I'm confused. I thought there was a difference between the new president of Russia, Medvedev whatever, who will succeed Putin, and the relatively new Russian Prime Minister, Zubkov, who took office in September last year. Have I got this wrong, or is there no distinction between President of Russia and Prime Minister? I thought they were two distinct positions that shared executive powers.
I can tell you his name derives from the word "bear," which is interesting as he's quite diminutive.
I wonder how much of a "puppet" he'll really be once he takes power.
If the question is "who runs the Sov- I mean, Russian Federation", then the name is pronounced "Putin" no matter how it's spelled.
peachy gets the prize for giving the real answer.
Meet the new boss, same as the old boss...
I'm also sick of these gotcha questions. By the way, W. may have "failed" his test but Gore refused to play. (I'd lay odds he didn't know who Musharraf was pre-9/11 either, or at least couldn't have come up with his name on a moment's notice.) Keeping track of who's in/who's out in ramshakle kleptocracies is the State Department's job.
Bobby and Pam announce they're pregnant
Wrong. Way back in the 70s only the woman got pregnant, not the couple. Simpler times.
Keeping track of who's in/who's out in ramshakle kleptocracies is the State Department's job.

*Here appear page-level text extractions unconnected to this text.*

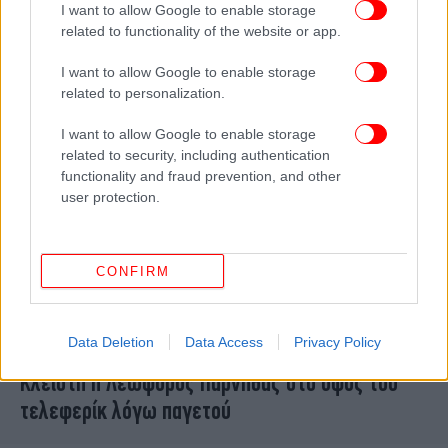
I want to allow Google to enable storage
ροδακινιές στη Φλώρινα -«Η καταστροφή είναι
related to functionality of the website or app.
ολοσχερής», δείτε βίντεο
I want to allow Google to enable storage
related to personalization.
I want to allow Google to enable storage
related to security, including authentication
functionality and fraud prevention, and other
user protection.
CONFIRM
Data Deletion
Data Access
Privacy Policy
ΕΛΛΑΔΑ
07/02/2025 08:09
Κλειστή η Λεωφόρος Πάρνηθας στο ύψος του
τελεφερίκ λόγω παγετού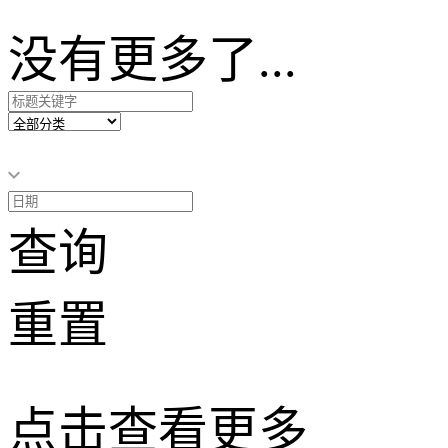
没有更多了...
查询
重置
点击查看更多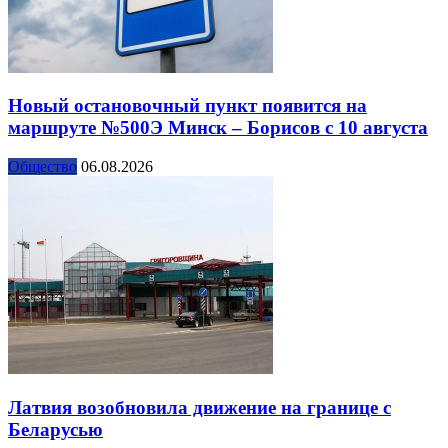
Новый остановочный пункт появится на
маршруте №500Э Минск – Борисов с 10 августа
Общество
06.08.2026
Латвия возобновила движение на границе с
Беларусью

Uhh, the State Department is part of the Executive Branch, for which Bush, Gore, Clinton, et al are running.
Yeah, Taktix, the idea is "delegation." The Department of Agriculture is also part of the Executive Branch. I don't expect the President to be tracking hog futures, either.
Uhh, the State Department is part of the Executive Branch, for which Bush, Gore, Clinton, et al are running.
So is the Navy. Mr./Ms. Candidate, what do you know about flight deck operations? Can a submerged submarine be tactically linked to a surface battle group? You don't know? Obviously you're not knowledgeable enough to be Commander in Chief.
Uh, whoever the leader of Pakistan has (and had in 1999) his finger on the nuke button. So it's not exactly meaningless trivia for someone angling to become leader of the free world, is it?
Uh, whoever the leader of Pakistan has (and had in 1999) his finger on the nuke button. So it's not exactly meaningless trivia for someone angling to become leader of the free world, is it?
Chris Potter,
Who is the leader of_______?
India
Pakistan
Israel
France
England
Mainland China
Russia
N. Korea
No googling allowed.
Hmm, a regular tuesday evening at the "Paul" house, but without the ranch, money, or attractive women.
Russian political succession since 1917 can be easily understood:
Lenin--bald
Stalin--had hair
Khrushchev--bald
Brezhnev--had hair
Andropov--bald
Chernenko--had hair
Gorbachev--bald
Yelstin--had hair
Putin--bald (or at least balding)
So naturally:
Medvedev--has hair
Putin is a good leader, the Russians think so and really it only be theire views that count.